The Muma College of Business at the University of South Florida takes an applied approach to blockchain technology, offering graduate courses at both introductory and technical levels. Students in the Information Systems Decision Sciences program’s Practice Center work on “real-world” projects with industry partners, such as independent research studies focused on the business applications of blockchain technology.

The University of Florida’s Blockchain Innovation in Digital Arts and Sciences course is just one of the university’s related offerings for students interested in the technology’s current and potential real-world applications. Housed in the Digital Worlds Institute, it offers a look at blockchain through the lens of arts, digital entrepreneurship and creativity.

On the Horizon

Activities by Florida lawmakers have the potential to spur even more activity locally.
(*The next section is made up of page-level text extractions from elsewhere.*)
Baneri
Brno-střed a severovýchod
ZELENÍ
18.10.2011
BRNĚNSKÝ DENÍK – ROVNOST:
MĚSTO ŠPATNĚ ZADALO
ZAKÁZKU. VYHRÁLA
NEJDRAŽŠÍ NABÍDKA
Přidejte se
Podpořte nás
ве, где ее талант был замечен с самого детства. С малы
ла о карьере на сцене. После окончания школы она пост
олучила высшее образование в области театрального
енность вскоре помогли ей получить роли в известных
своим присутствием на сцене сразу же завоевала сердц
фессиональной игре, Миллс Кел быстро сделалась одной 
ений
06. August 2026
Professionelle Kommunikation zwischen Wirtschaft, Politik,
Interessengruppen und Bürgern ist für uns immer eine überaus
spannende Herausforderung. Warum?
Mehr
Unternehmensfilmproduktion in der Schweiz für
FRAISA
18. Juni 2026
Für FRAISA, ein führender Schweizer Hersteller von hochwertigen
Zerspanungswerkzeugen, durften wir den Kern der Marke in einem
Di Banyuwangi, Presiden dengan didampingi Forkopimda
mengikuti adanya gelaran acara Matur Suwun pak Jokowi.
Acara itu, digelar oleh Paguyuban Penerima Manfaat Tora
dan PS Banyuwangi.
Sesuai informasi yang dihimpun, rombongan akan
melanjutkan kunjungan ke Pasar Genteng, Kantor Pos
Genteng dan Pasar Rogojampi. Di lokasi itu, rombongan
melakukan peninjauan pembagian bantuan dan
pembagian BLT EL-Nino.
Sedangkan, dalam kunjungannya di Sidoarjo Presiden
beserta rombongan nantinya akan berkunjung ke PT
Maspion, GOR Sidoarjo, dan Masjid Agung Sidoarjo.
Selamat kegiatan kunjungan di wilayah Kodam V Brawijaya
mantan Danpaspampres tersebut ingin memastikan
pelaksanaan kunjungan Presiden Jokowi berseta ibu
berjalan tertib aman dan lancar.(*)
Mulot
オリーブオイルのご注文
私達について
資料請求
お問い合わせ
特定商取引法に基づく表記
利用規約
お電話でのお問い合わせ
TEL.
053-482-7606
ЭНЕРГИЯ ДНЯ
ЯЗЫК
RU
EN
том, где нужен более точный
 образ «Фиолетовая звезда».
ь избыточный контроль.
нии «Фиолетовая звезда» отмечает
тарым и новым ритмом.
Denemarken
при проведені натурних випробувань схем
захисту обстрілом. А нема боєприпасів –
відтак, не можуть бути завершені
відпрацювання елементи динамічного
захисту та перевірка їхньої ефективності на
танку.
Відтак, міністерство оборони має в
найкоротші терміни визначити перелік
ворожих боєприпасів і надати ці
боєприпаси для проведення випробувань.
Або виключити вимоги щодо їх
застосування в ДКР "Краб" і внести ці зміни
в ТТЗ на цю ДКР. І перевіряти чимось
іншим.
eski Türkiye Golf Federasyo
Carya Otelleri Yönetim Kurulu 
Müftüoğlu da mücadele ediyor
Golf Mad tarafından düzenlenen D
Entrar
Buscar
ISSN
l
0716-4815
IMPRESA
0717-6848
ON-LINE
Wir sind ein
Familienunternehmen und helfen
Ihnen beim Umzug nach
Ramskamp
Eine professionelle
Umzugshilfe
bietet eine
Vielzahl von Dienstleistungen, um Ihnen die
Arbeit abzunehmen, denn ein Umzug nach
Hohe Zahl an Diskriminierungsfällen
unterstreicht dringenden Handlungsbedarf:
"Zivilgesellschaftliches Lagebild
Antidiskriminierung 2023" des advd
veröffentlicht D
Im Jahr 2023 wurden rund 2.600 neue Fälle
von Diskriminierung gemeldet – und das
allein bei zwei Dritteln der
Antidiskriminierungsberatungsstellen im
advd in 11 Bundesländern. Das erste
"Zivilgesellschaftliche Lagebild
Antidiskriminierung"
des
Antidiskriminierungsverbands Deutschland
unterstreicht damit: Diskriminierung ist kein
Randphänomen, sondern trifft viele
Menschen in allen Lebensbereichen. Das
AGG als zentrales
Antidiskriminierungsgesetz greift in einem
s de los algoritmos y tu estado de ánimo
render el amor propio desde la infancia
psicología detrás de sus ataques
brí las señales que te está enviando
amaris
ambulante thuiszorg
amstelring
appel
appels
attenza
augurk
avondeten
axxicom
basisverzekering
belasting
Led by government and industry representatives, the Blockchain Task Force established by Gov. Ron DeSantis in May will consider “governmental reforms that bolster trust and reduce bureaucracy through verifiable open-source blockchain technology in a variety of areas, including but not limited to, medical and health records, land records, banking, tax and fee payments, smart contracts, professional accrediting and property auctions.” Part of the task force’s master plan will include an assessment of workforce needs and academic programs required to build blockchain technology expertise, and recommendations to promote innovation and economic growth by expediting expansion of the industry.

Undoubtedly, this increased focus on blockchain at the state level will have a ripple effect across our region, creating a new market for government service contracts and easing existing regulation that some believe are hindering innovation. Given the existing level of blockchain activity across The Corridor’s 23-counties, leaders from business, government and higher education are dedicated to driving Florida and the nation into a new era of the technology’s advancement and application.